• [What this task involves] Print everything from the line containing "The document lists, after" down to the line containing "0.247099, -0.516081, 1.406129]]", both ends included, word for word.
___
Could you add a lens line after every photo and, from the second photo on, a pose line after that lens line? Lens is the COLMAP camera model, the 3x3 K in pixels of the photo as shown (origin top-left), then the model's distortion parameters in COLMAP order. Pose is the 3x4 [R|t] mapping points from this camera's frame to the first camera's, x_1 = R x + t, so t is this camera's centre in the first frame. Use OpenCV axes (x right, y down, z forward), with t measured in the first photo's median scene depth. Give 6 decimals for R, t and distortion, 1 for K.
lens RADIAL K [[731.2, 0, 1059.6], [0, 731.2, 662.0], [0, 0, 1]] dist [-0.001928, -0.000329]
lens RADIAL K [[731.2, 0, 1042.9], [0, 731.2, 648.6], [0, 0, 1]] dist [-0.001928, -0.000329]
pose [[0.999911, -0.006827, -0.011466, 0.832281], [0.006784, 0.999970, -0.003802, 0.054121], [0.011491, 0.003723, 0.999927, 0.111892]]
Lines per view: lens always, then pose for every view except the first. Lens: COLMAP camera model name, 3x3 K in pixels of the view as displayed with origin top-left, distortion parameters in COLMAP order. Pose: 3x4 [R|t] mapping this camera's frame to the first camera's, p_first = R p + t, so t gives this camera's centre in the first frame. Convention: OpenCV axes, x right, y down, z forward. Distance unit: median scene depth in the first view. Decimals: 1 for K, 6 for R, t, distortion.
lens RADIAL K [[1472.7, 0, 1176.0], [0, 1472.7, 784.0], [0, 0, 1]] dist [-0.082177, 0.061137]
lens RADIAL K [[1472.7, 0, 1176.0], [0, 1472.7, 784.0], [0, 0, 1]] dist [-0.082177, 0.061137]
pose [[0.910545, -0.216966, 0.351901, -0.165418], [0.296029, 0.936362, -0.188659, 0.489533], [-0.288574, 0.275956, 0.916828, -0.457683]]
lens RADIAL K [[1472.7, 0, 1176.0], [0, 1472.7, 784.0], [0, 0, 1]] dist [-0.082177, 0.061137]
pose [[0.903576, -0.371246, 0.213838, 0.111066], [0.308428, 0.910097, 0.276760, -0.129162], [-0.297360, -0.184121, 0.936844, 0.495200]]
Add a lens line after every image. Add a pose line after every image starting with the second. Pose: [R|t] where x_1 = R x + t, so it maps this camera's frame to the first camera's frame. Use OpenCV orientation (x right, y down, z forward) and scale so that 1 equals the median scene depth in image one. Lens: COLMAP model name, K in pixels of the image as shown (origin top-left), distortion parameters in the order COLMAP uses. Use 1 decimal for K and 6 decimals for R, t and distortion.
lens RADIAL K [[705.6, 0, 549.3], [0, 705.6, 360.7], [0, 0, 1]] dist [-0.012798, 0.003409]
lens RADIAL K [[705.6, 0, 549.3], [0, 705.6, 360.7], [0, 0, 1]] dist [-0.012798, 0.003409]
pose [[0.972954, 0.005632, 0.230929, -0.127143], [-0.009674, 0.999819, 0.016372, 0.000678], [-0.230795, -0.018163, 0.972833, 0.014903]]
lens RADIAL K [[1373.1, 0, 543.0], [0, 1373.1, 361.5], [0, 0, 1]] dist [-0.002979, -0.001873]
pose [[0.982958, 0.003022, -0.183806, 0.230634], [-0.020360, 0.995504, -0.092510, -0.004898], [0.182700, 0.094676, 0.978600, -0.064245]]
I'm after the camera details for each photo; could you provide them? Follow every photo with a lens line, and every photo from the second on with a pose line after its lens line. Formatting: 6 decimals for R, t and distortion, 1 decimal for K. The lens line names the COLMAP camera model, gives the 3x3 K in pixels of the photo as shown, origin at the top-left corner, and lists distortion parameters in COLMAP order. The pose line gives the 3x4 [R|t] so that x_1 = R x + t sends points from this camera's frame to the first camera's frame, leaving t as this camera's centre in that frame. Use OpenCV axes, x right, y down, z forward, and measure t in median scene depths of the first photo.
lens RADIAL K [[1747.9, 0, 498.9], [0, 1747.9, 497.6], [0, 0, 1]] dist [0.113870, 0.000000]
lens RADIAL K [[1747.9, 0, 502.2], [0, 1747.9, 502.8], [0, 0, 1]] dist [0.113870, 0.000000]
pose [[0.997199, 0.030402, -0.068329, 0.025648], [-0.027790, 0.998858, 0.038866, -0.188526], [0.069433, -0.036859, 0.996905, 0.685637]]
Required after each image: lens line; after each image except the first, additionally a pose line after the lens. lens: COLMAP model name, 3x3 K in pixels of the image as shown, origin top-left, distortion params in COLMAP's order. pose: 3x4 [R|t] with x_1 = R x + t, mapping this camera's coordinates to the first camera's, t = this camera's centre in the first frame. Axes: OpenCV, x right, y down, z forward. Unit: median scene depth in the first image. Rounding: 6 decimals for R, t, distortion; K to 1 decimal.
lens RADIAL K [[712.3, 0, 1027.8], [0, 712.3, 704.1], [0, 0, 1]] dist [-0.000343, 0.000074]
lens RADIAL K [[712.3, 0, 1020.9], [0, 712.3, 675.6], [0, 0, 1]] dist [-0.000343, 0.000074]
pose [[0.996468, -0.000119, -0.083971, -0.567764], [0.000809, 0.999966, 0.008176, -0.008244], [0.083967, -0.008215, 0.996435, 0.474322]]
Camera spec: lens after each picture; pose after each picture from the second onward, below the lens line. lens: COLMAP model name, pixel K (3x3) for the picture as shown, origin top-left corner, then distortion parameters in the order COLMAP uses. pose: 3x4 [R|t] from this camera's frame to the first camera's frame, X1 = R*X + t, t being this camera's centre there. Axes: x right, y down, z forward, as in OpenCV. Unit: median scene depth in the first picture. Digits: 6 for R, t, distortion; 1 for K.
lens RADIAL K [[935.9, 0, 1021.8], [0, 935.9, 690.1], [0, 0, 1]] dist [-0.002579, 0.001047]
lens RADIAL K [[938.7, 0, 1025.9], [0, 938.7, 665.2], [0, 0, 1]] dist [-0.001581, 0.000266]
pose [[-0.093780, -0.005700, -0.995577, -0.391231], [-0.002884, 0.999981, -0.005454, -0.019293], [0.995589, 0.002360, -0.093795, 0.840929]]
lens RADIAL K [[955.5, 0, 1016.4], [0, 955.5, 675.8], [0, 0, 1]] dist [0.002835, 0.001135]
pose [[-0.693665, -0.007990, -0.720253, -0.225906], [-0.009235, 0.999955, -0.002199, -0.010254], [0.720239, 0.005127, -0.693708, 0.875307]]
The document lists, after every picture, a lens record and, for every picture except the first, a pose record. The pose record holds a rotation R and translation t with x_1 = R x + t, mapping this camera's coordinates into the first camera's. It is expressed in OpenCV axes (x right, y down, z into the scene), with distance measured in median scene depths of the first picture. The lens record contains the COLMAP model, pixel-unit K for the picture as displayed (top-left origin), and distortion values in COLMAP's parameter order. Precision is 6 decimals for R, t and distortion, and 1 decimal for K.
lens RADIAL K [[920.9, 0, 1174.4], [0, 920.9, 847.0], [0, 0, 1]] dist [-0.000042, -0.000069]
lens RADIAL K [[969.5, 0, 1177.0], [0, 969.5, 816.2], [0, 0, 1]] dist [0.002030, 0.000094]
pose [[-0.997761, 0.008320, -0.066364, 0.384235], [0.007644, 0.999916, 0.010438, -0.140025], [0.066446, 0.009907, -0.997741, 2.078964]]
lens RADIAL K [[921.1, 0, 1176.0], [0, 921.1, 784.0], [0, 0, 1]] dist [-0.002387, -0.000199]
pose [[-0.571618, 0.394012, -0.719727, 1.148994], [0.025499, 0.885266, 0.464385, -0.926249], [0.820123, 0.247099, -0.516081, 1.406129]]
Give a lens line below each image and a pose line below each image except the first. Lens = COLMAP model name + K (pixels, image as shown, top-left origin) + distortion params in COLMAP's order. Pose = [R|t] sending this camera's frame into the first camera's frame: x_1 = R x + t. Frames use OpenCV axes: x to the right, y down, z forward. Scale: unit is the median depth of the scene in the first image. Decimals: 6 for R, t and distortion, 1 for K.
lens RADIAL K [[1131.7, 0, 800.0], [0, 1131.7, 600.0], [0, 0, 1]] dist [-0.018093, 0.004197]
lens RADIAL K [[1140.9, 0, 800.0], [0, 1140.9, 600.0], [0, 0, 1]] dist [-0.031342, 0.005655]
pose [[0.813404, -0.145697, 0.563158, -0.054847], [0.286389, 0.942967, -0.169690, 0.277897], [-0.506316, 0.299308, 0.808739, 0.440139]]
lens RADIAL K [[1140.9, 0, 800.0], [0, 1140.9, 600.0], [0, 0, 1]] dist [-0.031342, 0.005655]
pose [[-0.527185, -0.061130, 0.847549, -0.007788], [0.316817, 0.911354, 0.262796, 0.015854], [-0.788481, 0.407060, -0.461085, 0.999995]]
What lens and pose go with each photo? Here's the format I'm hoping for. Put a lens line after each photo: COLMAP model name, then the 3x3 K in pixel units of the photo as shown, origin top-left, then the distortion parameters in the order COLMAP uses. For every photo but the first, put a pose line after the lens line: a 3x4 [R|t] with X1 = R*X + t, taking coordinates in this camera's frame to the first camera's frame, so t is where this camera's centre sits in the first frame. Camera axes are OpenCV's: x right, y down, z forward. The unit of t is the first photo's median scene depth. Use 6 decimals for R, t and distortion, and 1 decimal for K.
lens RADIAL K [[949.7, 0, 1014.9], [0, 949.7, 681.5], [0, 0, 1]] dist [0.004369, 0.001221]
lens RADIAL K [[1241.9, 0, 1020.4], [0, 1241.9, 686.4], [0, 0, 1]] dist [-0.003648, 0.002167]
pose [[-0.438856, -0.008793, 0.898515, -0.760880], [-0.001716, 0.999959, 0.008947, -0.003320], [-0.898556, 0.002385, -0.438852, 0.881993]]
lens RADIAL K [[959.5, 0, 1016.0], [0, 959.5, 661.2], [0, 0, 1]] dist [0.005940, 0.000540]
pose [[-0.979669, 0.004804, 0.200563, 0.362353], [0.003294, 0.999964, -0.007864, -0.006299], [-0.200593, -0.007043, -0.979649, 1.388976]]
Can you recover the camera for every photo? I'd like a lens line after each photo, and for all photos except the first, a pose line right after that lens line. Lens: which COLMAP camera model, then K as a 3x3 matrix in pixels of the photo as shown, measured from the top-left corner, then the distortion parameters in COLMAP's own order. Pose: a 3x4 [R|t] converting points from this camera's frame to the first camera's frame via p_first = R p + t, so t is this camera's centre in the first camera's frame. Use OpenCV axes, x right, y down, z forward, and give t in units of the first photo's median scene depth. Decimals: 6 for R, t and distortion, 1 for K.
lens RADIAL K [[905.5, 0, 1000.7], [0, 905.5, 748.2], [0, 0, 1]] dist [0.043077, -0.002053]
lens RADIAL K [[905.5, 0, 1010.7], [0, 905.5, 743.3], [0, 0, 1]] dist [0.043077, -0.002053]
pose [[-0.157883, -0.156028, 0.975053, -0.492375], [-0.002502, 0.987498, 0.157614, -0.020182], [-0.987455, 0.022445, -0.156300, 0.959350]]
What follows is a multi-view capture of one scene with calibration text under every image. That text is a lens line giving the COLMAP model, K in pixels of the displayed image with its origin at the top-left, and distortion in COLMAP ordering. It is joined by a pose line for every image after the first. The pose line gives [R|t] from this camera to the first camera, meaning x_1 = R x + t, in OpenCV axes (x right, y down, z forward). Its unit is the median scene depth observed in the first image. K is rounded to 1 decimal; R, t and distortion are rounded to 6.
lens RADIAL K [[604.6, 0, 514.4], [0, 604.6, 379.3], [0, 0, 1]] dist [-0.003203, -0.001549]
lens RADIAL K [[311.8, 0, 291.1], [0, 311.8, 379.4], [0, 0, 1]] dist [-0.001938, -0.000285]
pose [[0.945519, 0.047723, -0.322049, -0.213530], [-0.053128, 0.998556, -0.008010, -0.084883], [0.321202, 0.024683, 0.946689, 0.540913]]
___
• [Task response]
The document lists, after every picture, a lens record and, for every picture except the first, a pose record. The pose record holds a rotation R and translation t with x_1 = R x + t, mapping this camera's coordinates into the first camera's. It is expressed in OpenCV axes (x right, y down, z into the scene), with distance measured in median scene depths of the first picture. The lens record contains the COLMAP model, pixel-unit K for the picture as displayed (top-left origin), and distortion values in COLMAP's parameter order. Precision is 6 decimals for R, t and distortion, and 1 decimal for K.
lens RADIAL K [[920.9, 0, 1174.4], [0, 920.9, 847.0], [0, 0, 1]] dist [-0.000042, -0.000069]
lens RADIAL K [[969.5, 0, 1177.0], [0, 969.5, 816.2], [0, 0, 1]] dist [0.002030, 0.000094]
pose [[-0.997761, 0.008320, -0.066364, 0.384235], [0.007644, 0.999916, 0.010438, -0.140025], [0.066446, 0.009907, -0.997741, 2.078964]]
lens RADIAL K [[921.1, 0, 1176.0], [0, 921.1, 784.0], [0, 0, 1]] dist [-0.002387, -0.000199]
pose [[-0.571618, 0.394012, -0.719727, 1.148994], [0.025499, 0.885266, 0.464385, -0.926249], [0.820123, 0.247099, -0.516081, 1.406129]]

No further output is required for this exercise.